Zelig, Pino dei Palazzi racconta la sua infanzia "difficile" tra "siga", motorini e compagnie: «E il mito di della grande città»

Zelig, Pino dei Palazzi racconta la sua infanzia "difficile" tra siga motorini, e compagnie pre digital: «E il mito di Milano»

di Ferruccio Gattuso

 Il codino poco estetico, quel modo di muoversi un po’ meccanico, i piegamenti sulle gambe. E poi i rumori che riproduce, a partire dal motorino con cui si fanno “le penne”. Infine, quel terrificante maglione anni Ottanta: ormai è una divisa, ma certo indossarlo ancora nel 2022 è, a tutti gli effetti, un crimine contro l’umanità. Giancarlo Calabretta in arte Kalabrugovic sa come usare corpo, voce e immagine per farci ridere: è qualcosa a metà strada tra l’ossimoro di un mimo parlante e un fumetto vivente. Il comico lombardo (è originario di Bollate), cantore delle periferie “di una volta”, quelle delle compagnie, senza telefonini, web e selfie, è atteso allo Zelig Cabaret venerdì 30 settembre nel one man show autobiografico Un’infanzia difficile, dove non sarà solo “Pino dei Palazzi”, il personaggio reso celebre da Zelig.
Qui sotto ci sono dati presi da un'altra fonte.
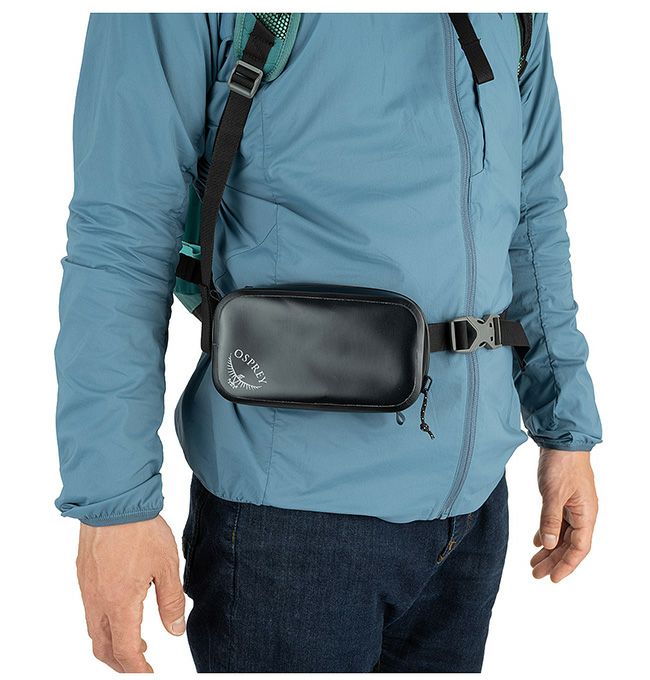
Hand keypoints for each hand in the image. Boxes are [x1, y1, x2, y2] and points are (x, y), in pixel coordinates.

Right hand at [76, 515, 184, 672]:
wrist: (114, 500)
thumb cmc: (142, 530)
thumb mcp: (168, 566)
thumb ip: (171, 601)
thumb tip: (174, 631)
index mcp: (120, 603)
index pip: (125, 650)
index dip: (137, 669)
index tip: (149, 675)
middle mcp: (98, 600)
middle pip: (103, 647)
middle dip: (120, 662)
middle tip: (140, 664)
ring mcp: (87, 588)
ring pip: (95, 629)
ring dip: (112, 642)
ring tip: (136, 640)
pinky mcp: (84, 574)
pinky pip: (90, 609)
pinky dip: (105, 621)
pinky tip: (122, 608)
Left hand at [531, 448, 597, 582]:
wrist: (561, 439)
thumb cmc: (561, 464)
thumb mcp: (553, 493)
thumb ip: (550, 520)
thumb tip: (549, 545)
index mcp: (586, 514)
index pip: (579, 548)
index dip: (566, 565)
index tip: (552, 579)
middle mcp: (583, 513)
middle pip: (570, 545)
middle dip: (553, 561)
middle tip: (536, 574)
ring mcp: (574, 506)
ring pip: (563, 535)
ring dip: (549, 549)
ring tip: (533, 563)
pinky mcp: (564, 498)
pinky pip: (558, 522)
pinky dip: (547, 533)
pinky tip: (537, 541)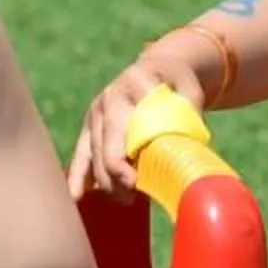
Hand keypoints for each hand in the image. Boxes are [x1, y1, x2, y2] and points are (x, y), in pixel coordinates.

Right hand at [66, 56, 203, 199]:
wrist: (158, 68)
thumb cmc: (177, 82)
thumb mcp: (190, 87)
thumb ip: (190, 109)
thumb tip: (191, 142)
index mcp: (132, 86)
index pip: (125, 127)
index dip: (126, 158)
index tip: (135, 182)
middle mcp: (109, 99)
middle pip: (104, 146)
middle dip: (114, 176)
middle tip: (132, 198)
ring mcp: (96, 113)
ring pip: (92, 154)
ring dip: (105, 181)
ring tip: (125, 199)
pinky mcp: (89, 126)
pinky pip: (80, 154)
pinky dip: (77, 175)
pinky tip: (75, 196)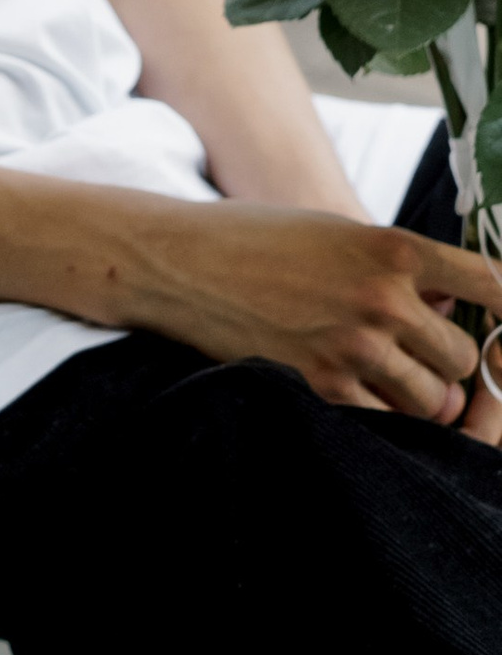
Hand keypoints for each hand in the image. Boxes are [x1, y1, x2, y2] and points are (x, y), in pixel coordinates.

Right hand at [127, 195, 501, 429]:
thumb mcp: (341, 233)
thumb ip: (402, 267)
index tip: (500, 329)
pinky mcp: (321, 383)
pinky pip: (385, 421)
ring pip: (432, 399)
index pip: (495, 286)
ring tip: (387, 377)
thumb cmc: (261, 239)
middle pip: (463, 358)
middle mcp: (384, 298)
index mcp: (396, 249)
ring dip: (419, 396)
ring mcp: (354, 345)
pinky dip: (381, 414)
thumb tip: (454, 306)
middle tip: (418, 356)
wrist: (184, 261)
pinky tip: (357, 391)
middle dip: (447, 363)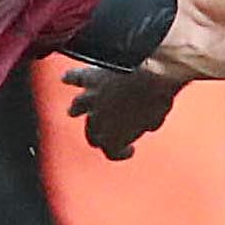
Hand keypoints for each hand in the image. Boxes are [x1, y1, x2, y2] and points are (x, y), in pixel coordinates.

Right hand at [63, 60, 184, 159]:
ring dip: (77, 109)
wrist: (150, 72)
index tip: (129, 148)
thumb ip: (148, 124)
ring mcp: (91, 99)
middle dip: (98, 133)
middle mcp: (98, 122)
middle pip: (92, 134)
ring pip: (77, 108)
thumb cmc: (158, 97)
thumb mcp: (157, 117)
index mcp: (116, 138)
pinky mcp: (89, 78)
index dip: (120, 152)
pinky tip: (66, 79)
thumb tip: (147, 125)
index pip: (112, 152)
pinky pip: (74, 78)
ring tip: (74, 111)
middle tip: (104, 130)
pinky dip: (70, 78)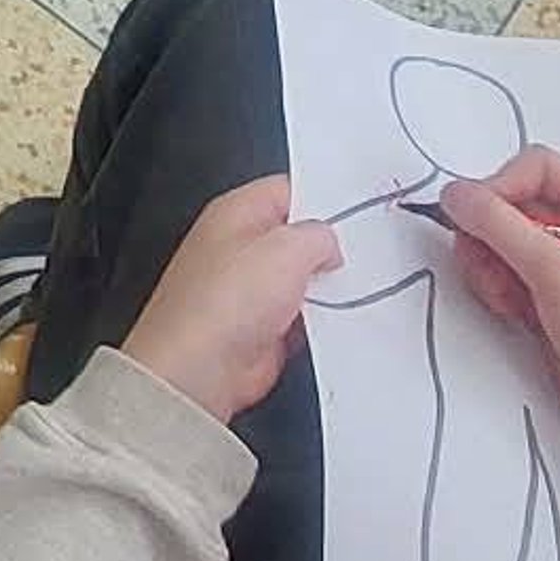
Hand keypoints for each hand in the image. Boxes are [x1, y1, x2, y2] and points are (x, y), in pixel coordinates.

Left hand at [121, 175, 341, 420]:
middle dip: (328, 249)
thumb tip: (327, 244)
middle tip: (357, 257)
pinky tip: (336, 323)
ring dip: (326, 290)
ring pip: (303, 280)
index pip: (288, 190)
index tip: (358, 212)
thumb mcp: (287, 248)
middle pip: (297, 238)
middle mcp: (240, 248)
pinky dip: (318, 322)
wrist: (201, 369)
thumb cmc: (223, 303)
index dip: (323, 199)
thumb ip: (317, 235)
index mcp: (236, 213)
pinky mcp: (261, 327)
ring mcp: (250, 290)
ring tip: (348, 290)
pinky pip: (302, 317)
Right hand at [438, 148, 559, 495]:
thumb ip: (504, 228)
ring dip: (490, 266)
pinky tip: (510, 316)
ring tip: (504, 301)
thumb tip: (453, 192)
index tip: (475, 221)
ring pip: (503, 245)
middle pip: (514, 206)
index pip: (538, 169)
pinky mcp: (551, 307)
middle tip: (485, 270)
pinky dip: (498, 291)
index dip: (501, 186)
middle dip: (489, 234)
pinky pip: (507, 279)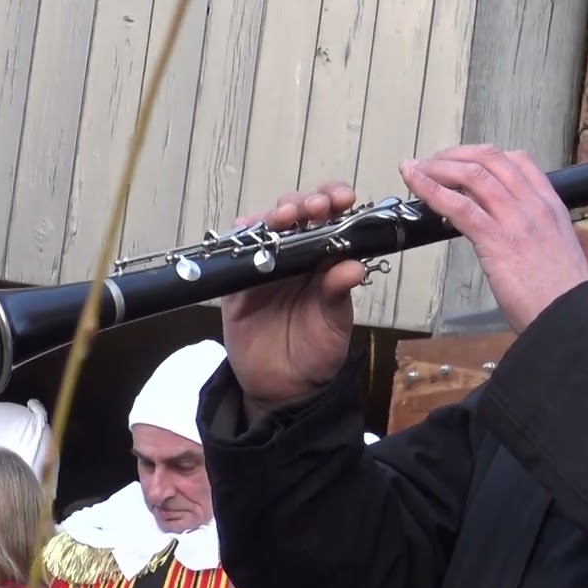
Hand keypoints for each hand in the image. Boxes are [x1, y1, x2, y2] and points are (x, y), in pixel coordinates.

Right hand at [220, 183, 365, 419]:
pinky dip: (238, 238)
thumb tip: (354, 266)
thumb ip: (338, 295)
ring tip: (284, 217)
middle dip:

Kalabrugovic, innanzitutto perché quel nome d’arte?

«Tutto nasce a Bollate, in compagnia: c’erano quei calciatori stranieri dai nomi strani che venivano in Italia a giocare. Tanti, dai Balcani. Abbiamo cominciato a chiamarci tutti con la desinenza slava».

La sua, come dice il titolo, è stata davvero “Un’infanzia difficile”?

«Diciamo non facilissima.

A Bollate vivevamo nelle case di una cooperativa bollatese: pagavamo l’affitto, strato sociale medio-basso, ma comunque ce la passavamo meglio di quelli delle case popolari, dove c’era pure qualche teppista, quelli che ti sfilavano la siga o le spillette dal giubbotto senza chiedertelo».

Viene da lì il suo mitico “Pino dei Palazzi”?

«E certo. Tanti pensano sia di Quarto Oggiaro o Barona: ma in fondo le periferia sono tutte uguali. Possono lasciare ferite, ma se te la racconti con ironia, come ho deciso di fare io, in fondo ne sopravvivi».

E quel maglione? Ne ha diversi capi, o tiene l’unico in cassaforte?

«Uno solo. Lo tengo nell’armadio, ma certo sta cominciando a usurarsi. Viene davvero dagli anni ’80: me lo comprò mia zia al mercato di Bollate».

Milano cos’è per lei?

«La metropoli nella quale calavo al sabato pomeriggio, la discoteca Rolling Stone dove andavo da ragazzino, e ovviamente, Zelig».